Ghana is set to get more than 9,000 housing units to help bridge the country's expanding housing gap.
On Monday Water Resources, Works and Housing minister, Collins Dauda announced that Ghana will receive 9,120 housing units after a deal was struck with Credit Suisse and Barclays Bank for a $400 million loan for the construction.
A total of 5,000 of the units will be built by Brazilian company Construtora OAS for $200 million and the remaining 4,120 will be constructed by Ghana's Italconstruct International for a total cost of $200 million.
This will be the biggest housing development scheme since 1957 when the country gained its independence, as only 150,000 low cost housing units have been built.
The deficit of 1.7mn housing units puts particular pressure on urban areas, where there is a population boom.
In Greater Accra, the population swelled from 491,817 in 1960 to 2,905,726 in 2000, and then to 4 million in 2010.
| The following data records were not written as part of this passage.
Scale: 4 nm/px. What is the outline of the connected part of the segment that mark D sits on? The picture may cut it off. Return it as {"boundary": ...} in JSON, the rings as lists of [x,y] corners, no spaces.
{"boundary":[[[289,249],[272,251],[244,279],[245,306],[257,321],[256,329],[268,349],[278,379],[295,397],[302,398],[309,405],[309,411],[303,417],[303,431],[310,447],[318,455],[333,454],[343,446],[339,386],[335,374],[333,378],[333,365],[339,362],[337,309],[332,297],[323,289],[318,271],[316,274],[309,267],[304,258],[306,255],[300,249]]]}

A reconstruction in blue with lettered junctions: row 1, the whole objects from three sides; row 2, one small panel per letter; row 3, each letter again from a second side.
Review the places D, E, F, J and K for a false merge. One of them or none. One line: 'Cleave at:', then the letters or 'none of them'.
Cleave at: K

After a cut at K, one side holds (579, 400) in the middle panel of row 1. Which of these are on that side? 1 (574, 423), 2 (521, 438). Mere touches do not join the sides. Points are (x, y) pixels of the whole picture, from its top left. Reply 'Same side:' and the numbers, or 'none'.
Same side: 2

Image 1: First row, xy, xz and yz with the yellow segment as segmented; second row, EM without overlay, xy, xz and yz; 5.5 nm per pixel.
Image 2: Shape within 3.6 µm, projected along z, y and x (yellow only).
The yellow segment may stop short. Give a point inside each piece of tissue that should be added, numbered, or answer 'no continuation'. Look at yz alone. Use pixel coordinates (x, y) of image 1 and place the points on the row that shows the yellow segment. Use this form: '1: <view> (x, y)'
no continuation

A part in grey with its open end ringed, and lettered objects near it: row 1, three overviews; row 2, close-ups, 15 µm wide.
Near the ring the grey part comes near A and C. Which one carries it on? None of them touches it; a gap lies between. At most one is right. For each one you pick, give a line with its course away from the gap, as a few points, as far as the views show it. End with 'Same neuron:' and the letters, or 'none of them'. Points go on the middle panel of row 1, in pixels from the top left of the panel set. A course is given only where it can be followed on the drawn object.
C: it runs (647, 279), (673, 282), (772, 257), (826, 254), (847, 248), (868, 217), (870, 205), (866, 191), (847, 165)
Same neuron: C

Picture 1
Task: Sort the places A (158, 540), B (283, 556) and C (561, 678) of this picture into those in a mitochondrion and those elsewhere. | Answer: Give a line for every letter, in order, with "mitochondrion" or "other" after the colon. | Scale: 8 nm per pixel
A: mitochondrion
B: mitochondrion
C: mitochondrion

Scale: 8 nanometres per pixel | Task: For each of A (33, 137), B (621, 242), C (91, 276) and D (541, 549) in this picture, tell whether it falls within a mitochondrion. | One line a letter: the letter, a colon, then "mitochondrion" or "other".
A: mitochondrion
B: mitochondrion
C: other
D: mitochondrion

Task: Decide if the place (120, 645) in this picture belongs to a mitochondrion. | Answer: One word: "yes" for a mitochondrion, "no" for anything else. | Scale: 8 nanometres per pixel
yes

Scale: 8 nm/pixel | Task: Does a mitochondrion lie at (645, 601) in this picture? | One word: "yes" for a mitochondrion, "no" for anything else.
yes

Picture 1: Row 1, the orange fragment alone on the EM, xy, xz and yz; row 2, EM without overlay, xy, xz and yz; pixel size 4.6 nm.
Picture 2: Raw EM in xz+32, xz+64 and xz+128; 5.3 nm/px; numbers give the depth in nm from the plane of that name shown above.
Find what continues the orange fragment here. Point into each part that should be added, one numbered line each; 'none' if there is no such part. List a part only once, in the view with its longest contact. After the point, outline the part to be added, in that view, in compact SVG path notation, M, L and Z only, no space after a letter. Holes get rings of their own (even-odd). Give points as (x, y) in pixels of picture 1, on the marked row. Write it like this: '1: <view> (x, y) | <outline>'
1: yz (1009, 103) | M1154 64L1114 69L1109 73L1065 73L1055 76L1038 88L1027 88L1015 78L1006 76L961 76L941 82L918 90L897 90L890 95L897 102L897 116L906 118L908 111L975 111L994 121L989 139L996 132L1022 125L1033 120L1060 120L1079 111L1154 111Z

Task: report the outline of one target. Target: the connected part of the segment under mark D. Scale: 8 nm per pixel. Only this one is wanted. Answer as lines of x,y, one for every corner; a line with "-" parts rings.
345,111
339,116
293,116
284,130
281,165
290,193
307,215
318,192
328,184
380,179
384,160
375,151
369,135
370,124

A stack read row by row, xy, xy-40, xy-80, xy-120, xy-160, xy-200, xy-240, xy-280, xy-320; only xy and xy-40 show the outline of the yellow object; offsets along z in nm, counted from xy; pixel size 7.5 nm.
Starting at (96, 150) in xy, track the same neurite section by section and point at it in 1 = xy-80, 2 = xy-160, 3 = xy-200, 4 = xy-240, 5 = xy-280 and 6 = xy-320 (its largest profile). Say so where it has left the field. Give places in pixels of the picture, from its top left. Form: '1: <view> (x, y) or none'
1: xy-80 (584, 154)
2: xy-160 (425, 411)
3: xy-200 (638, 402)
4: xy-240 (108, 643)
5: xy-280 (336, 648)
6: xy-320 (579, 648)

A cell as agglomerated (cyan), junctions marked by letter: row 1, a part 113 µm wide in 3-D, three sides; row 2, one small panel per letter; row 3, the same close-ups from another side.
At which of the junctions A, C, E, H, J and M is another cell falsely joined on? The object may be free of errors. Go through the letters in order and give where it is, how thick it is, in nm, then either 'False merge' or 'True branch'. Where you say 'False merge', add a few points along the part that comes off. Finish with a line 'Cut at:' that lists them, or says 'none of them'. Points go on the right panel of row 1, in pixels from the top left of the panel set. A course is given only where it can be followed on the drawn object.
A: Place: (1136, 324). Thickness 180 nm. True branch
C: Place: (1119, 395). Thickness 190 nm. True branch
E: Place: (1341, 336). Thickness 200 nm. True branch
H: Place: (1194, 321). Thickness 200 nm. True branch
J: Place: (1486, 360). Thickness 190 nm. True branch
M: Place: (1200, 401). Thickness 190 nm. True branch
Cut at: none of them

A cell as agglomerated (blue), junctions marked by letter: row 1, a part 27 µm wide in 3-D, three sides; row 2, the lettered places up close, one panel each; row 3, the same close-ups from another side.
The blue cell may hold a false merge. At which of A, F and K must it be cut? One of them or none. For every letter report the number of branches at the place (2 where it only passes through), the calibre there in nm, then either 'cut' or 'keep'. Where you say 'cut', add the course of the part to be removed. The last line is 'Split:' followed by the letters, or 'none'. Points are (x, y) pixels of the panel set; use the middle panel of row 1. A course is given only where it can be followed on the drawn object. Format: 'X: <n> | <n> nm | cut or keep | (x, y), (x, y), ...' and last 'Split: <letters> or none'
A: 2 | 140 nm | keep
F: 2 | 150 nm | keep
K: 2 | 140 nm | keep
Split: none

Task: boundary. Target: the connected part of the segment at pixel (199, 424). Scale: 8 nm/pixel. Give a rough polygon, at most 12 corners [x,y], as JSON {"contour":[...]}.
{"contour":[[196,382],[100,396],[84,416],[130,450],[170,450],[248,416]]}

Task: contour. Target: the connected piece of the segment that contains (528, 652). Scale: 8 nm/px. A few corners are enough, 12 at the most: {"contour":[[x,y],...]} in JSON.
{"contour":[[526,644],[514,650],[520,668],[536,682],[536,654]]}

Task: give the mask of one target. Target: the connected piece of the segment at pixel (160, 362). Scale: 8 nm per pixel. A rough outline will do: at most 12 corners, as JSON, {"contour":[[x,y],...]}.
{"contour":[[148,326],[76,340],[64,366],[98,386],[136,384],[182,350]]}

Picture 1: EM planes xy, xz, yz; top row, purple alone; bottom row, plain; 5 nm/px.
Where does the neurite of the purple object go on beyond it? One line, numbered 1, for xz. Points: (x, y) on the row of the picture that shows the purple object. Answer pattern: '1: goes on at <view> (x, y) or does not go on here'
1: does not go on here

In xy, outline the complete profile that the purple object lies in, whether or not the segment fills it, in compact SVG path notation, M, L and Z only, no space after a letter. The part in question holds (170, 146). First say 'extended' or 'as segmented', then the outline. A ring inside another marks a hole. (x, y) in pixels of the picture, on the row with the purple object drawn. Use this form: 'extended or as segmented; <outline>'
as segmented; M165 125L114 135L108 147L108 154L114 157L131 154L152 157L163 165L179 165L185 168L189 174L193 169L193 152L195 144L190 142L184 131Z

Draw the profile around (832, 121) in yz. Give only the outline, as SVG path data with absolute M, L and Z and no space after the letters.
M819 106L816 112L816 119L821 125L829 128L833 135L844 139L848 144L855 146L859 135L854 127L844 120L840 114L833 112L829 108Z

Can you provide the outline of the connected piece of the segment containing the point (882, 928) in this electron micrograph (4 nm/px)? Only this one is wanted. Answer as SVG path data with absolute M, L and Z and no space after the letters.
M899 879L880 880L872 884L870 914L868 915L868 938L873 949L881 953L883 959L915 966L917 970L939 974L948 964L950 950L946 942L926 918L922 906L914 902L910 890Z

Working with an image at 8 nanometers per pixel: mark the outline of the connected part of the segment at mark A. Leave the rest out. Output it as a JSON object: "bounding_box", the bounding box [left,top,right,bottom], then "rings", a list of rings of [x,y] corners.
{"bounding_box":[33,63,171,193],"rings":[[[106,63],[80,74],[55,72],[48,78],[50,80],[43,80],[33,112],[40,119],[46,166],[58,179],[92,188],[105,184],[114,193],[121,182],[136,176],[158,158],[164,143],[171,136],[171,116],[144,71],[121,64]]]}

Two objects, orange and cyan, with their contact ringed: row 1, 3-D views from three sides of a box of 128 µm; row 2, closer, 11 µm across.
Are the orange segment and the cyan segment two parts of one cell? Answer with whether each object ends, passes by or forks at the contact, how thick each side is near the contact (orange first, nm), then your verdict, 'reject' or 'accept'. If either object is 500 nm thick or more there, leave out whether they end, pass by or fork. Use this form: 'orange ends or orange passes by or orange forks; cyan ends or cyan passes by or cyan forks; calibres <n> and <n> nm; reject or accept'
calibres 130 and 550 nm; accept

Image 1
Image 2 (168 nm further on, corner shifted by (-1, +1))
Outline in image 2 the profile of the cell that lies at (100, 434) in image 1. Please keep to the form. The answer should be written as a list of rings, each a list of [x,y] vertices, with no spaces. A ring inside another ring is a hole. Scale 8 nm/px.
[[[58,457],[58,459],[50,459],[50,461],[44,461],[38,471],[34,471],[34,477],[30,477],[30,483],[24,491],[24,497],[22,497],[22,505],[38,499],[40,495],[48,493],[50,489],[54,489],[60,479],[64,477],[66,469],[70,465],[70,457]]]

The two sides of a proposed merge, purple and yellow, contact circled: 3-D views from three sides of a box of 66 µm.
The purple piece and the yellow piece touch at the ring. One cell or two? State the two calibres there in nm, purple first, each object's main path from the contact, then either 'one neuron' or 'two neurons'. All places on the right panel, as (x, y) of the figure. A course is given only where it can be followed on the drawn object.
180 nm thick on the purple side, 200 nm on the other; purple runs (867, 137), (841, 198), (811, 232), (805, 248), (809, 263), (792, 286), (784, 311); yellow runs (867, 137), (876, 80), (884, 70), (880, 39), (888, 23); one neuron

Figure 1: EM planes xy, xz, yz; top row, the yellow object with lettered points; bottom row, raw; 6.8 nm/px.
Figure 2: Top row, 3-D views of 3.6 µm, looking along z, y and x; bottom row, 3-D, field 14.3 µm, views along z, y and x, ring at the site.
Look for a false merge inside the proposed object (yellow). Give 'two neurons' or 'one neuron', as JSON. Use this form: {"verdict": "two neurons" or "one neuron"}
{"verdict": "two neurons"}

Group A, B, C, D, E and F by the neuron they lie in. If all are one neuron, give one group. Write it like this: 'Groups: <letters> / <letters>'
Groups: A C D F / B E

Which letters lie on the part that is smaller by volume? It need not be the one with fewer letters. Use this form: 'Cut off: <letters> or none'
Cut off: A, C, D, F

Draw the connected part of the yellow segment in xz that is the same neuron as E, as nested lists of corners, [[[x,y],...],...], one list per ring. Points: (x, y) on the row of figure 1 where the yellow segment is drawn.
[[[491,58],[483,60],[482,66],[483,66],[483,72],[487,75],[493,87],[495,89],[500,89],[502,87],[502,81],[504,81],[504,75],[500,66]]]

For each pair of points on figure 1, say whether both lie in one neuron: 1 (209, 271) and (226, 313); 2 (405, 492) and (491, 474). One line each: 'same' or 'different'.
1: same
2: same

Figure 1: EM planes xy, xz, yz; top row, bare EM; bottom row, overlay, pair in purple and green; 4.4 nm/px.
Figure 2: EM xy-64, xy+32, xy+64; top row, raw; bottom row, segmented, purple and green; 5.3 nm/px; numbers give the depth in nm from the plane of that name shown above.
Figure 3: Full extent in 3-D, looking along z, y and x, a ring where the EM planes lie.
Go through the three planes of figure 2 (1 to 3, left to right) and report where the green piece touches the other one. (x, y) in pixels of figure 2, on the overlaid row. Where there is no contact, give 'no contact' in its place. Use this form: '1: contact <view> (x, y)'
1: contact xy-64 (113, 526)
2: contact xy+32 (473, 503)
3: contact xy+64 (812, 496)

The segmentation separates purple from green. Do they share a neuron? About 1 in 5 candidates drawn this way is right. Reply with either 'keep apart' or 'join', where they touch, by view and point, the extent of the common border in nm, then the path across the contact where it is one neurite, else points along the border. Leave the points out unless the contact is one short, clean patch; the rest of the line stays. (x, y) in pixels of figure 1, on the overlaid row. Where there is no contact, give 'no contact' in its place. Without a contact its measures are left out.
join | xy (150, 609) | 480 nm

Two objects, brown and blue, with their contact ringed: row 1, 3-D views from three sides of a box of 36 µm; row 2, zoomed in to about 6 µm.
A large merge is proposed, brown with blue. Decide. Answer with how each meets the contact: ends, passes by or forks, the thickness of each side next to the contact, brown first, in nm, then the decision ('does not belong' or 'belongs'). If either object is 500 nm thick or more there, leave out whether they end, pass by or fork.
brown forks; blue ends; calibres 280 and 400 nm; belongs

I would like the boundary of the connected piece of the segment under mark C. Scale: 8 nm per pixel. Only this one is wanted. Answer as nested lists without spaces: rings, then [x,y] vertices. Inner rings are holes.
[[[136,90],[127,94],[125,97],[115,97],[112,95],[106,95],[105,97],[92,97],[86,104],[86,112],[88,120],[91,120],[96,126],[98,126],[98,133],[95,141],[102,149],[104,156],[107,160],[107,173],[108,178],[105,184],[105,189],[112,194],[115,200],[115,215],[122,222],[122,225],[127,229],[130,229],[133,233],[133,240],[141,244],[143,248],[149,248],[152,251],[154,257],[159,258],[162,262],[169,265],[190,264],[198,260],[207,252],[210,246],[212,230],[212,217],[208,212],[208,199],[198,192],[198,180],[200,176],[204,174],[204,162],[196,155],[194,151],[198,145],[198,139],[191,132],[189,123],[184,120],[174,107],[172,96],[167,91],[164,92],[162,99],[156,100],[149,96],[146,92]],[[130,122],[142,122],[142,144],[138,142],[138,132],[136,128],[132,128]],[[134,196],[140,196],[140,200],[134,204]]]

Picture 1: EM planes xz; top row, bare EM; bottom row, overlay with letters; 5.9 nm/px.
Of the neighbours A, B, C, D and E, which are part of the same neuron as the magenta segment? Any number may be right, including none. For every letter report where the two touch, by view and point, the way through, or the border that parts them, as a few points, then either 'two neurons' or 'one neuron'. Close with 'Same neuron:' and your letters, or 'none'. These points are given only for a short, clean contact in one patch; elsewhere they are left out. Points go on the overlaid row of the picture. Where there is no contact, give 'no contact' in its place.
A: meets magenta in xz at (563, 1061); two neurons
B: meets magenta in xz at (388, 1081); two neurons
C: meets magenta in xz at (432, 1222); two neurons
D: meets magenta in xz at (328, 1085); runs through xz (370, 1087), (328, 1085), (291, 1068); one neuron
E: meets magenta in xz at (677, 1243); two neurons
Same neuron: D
An average of 85,000 units need to be built over the next 20 years to fill the country's housing gap.
The announcement comes more than a year after the demise of a controversial deal between the Ghanaian government and South Korean company STX Korea for the construction of 30,000 housing units for security personnel at a cost of $1.5bn.
The conditions and size of the STX deal sent alarm bells ringing among Ghanaians.
A former legislator with the ruling National Democratic Congress told The Africa Report that the sheer number of units meant that it was an impossible task.
"Even if we used Takoradi [port] as well as Tema the containers carrying the necessary materials would be backed up for weeks."
The construction of the 9,120 housing units is part of government's affordable housing project.
About 500 semi-detached and detached houses built by Ghanaian company Blue Rose are expected to be completed by the end of the year.
The cost of the units begin at $25,000.